Hal inilah yang seharusnya menyadarkan kita bahwa solidaritas kemanusiaan lintas bangsa dan agama bukan lagi sekadar wacana semata, melainkan sebuah bentuk keharusan yang dapat menentukan apakah moral-moral kemanusiaan masih tetap hidup di benak kita semuanya.
Baca Juga
Nilai-Nilai Kemanusiaan dalam Islam
14 abad lebih, Rasulullah SAW telah menorehkan sikap keteladanan yang agung tentang bagaimana setiap individu dapat membela dan mempertahankan martabat kemanusiaannya tanpa adanya sekat identitas. Adanya peristiwa-peristiwa penting, mulai dari Hilf al-Fudhul sampai Piagam Madinah, adalah misi utama Rasulullah tentang hubungan sesama manusia (hablum minannas). Misi ini merupakan risalah penting yang beliau pikul guna menghadirkan rahmat bagi seluruh alam semesta. Bukan hanya untuk sesama muslim saja, tapi untuk siapa pun yang benar-benar membutuhkan uluran tangan.

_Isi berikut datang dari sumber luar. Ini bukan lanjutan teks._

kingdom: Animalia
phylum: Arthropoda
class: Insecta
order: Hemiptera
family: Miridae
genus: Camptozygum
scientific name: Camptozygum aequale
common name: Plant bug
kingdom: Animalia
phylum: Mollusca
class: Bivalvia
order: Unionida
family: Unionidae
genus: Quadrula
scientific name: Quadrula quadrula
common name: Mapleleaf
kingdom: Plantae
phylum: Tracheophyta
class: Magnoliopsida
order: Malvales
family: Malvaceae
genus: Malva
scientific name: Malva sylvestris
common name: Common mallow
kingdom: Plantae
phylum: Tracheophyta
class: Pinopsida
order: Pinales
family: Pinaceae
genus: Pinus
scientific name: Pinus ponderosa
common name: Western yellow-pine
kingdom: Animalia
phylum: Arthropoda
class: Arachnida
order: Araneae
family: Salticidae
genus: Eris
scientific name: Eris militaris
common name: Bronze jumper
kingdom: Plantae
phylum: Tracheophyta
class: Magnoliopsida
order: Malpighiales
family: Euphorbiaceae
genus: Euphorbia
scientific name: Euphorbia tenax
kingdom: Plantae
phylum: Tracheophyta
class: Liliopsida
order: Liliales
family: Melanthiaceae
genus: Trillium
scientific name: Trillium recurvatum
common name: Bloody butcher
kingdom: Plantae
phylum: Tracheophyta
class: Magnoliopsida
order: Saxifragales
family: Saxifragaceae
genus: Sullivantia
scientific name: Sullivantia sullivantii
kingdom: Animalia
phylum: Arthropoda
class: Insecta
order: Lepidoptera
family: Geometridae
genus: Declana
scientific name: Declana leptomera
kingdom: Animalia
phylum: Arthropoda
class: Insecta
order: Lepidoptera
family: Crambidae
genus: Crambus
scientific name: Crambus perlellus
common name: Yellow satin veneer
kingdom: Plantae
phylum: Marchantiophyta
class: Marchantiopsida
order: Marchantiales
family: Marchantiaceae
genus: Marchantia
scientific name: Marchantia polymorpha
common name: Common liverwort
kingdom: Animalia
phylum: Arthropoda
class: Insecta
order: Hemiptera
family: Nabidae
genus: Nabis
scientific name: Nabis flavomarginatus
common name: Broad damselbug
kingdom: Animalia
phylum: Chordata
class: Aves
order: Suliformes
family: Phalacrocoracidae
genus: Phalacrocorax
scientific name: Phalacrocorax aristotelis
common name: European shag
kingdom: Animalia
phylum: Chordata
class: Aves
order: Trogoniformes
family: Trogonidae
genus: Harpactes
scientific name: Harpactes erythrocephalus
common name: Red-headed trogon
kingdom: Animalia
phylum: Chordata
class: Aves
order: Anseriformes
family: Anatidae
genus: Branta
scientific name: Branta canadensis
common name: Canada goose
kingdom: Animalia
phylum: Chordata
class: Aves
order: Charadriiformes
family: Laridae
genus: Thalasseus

Sejarah kehidupan Rasulullah SAW sangat erat hubungannya dengan konteks kemanusiaan, sampai-sampai terbilang melampaui batas identitas agama, ras, suku, dan bangsa. Beliau tidak hanya mengajarkan teori hablum minannas melalui sabdanya saja, tetapi beliau pun memberikan contoh langsung kepada para sahabatnya, bahkan kepada kelompok lintas agama.
Membela Kelompok Tertindas sebelum Kenabian
Jauh sebelum diangkat menjadi Rasul, Muhammad SAW sudah terkenal sebagai pribadi yang sangat menegakkan keadilan. Salah satu bukti konkretnya adalah ketika beliau berpartisipasi pada peristiwa Hilf al-Fudhul, sebuah peristiwa yang menginisiasi adanya perjanjian oleh sekelompok tokoh terkemuka di Makkah untuk menegakkan keadilan dan melindungi hak asasi manusia. Sebelum peristiwa ini, Makkah memang menjadi kota yang abai dengan keadilan dan hak asasi manusia, hingga banyak sekali kebijakan yang merugikan kaum lemah dan miskin (mustadh’afin).
Suatu ketika ada seorang pedagang dari kabilah Zabid menjual barang dagangan, kemudian ada lelaki Quraisy yang membeli dagangannya tetapi tidak mau membayar barang yang telah ia dapatkan. Sehingga pedagang tadi melantunkan syair di samping Ka’bah:
يا آل فهر لمظلوم بضاعته ... ببطن مكة نائي الدار والنفر
ومحرم أشعث لم يقض عمرته ... يا للرجال وبين الحِجْر والحَجَر
إن الحرام لمن تمت مكارمه ... ولا حرام لثوب الفاجر الغدر
Artinya: “Wahai keturunan Fihr! Tolonglah orang yang barang dagangannya dizalimi di tengah Kota Mekkah, sedangkan ia jauh dari rumah dan sanak keluarganya. Dalam kondisi ihram, rambut kusut, dan belum menyelesaikan umrahnya, wahai pembesar yang berada di antara dua batu (Hajar Ismail dan Hajar Aswad). Sesungguhnya Baitullah ini hanya pantas untuk orang yang sempurna kehormatannya, bukan untuk orang jahat dan suka berkhianat.” (Sa’id Muhammad bin Ahmad al-Afghani, Aswaq al-Arab fi al-Jahiliyah wa al-Islam, hlm. 183).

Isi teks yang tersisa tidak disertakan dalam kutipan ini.